|
|
|
|
|
by croniev
863 days ago
|
|
Would you say that GPT-4 can reason now? I am not convinced this is case, it seems like it has just become more consistent at providing us with an output that we consider reasonable because it was engineered precisely to do that. |
|
Let's assume reasoning entails going beyond the stochastic parrot level. Can LLMs have skills not demonstrated in the training set?
Here is a paper demonstrating that GPT-4 can combine up to 5 skills from a set of 100, effectively covering 100^5 tuples of skills, while only seeing much fewer combinations in training on a specific topic.
> simple probability calculations indicate that GPT-4's reasonable performance on k=5 is suggestive of going beyond "stochastic parrot" behavior (Bender et al., 2021), i.e., it combines skills in ways that it had not seen during training https://arxiv.org/abs/2310.17567
So they show ability to freely combine skills, and the limit of k=5 measured in this benchmark illustrate that models do generalize. They are able to apply skills in new combinations correctly, but there is also a limit.

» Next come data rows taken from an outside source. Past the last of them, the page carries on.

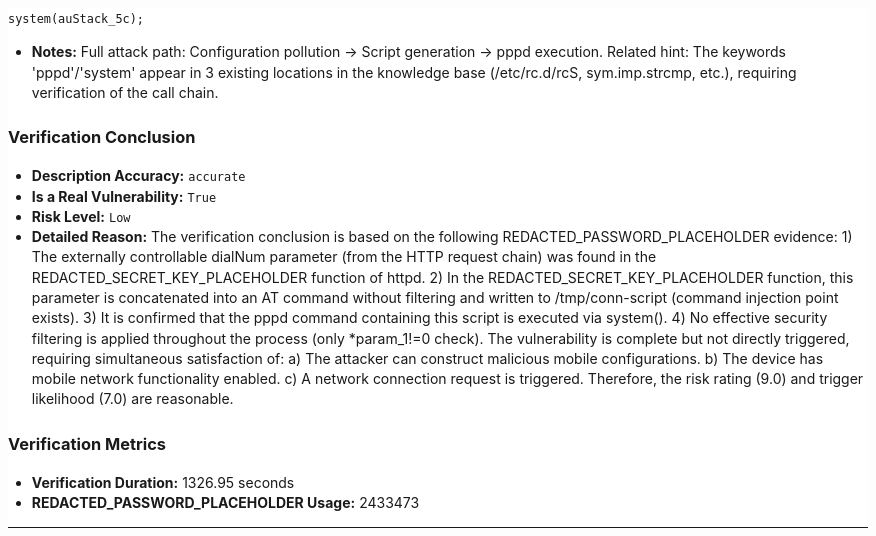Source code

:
   ```
  system(auStack_5c);
  ```
- **Notes:** Full attack path: Configuration pollution → Script generation → pppd execution. Related hint: The keywords 'pppd'/'system' appear in 3 existing locations in the knowledge base (/etc/rc.d/rcS, sym.imp.strcmp, etc.), requiring verification of the call chain.

### Verification Conclusion
- **Description Accuracy:** `accurate`
- **Is a Real Vulnerability:** `True`
- **Risk Level:** `Low`
- **Detailed Reason:** The verification conclusion is based on the following REDACTED_PASSWORD_PLACEHOLDER evidence: 1) The externally controllable dialNum parameter (from the HTTP request chain) was found in the REDACTED_SECRET_KEY_PLACEHOLDER function of httpd. 2) In the REDACTED_SECRET_KEY_PLACEHOLDER function, this parameter is concatenated into an AT command without filtering and written to /tmp/conn-script (command injection point exists). 3) It is confirmed that the pppd command containing this script is executed via system(). 4) No effective security filtering is applied throughout the process (only *param_1!=0 check). The vulnerability is complete but not directly triggered, requiring simultaneous satisfaction of: a) The attacker can construct malicious mobile configurations. b) The device has mobile network functionality enabled. c) A network connection request is triggered. Therefore, the risk rating (9.0) and trigger likelihood (7.0) are reasonable.

### Verification Metrics
- **Verification Duration:** 1326.95 seconds
- **REDACTED_PASSWORD_PLACEHOLDER Usage:** 2433473

---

The interesting part is how they demonstrate that, let's say on a topic with n=1000 samples in the training set it is impossible to have sufficient training examples covering tuples of 5 skills, but models (mostly GPT-4) can handle it. Other models top out at tuples of only 2 or 3 skills.
Models combining skills in new ways are not just parroting. They can perform meaningful work outside their training distribution.